I am reminded that just one more Christmas after this and the week-long stretches of gray rainy days and damp air will give way to sunshine and palm trees and a whole different ocean. I am reminded that in less two years I won’t be a single parent anymore and someone will be there to watch over me, to literally (not virtually) stand by my side and help me in life.
I sit alone tonight thinking that just one more Christmas after this one and Ryan and I really will spend all the holidays together. I’ve baked all afternoon for family gatherings. All my gifts for everyone are wrapped. Ivy is out with friends. The tree is lit, and now it’s time to just sit and wait.
My life has become a continual emotional conflict. On the one hand, I can’t wait to start my life with Ryan, to move to California. They say you can’t run away from things, and that’s true. But you can leave towns and areas where baggage is piled up all around you like rotted trash.
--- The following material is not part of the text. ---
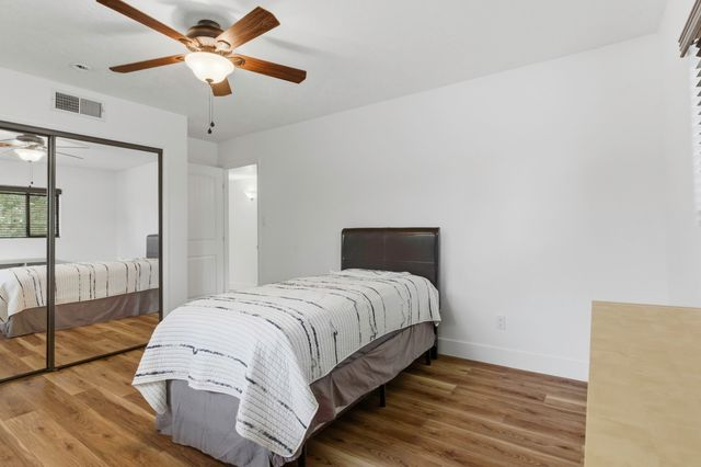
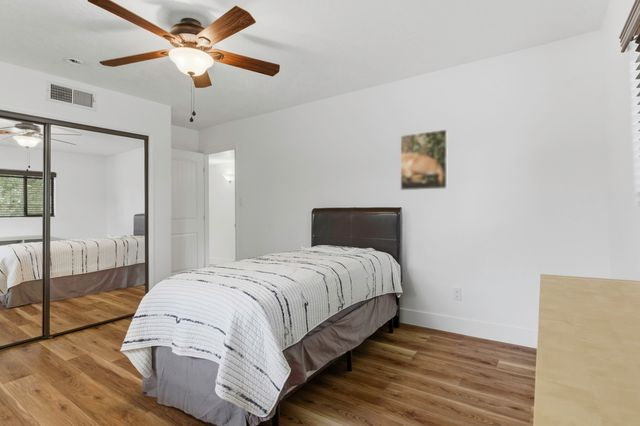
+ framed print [400,129,449,191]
You can dream of living in a place where nothing is familiar, where nothing is cursed, and you don’t have to worry about running into someone you never ever wanted to see again.
On the flip side, once Ivy graduates from high school, this part of our lives is over. I’ll still be her mother of course, but the 0-18 years part of her life will have passed. She’ll be well on her way to adulthood, and long gone will be the days when she sat on my feet when I walked, or held my hand, or trusted I had the answers to everything.
One more Christmas after this and it won’t just be Ivy and me anymore, sitting here with the pets watching our favorite movies over and over again. She’ll be at college and gradually starting a life of her own. And there will be another person in our family. Well one more person and his turtle. Can’t forget Tortuga.
It’s been a long hard year. And of all the years since Ivy was born, since it’s been just the two of us, none drove home testing the difficulties of raising a child alone like this one has. If Ryan hadn’t entered my life, even if it is mostly virtual, I don’t know how well I would have fared. There’s a limit to everyone’s strength and mine was tested.
I wish everyone a happy holiday and a new year filled with hope and celebration for good things to come.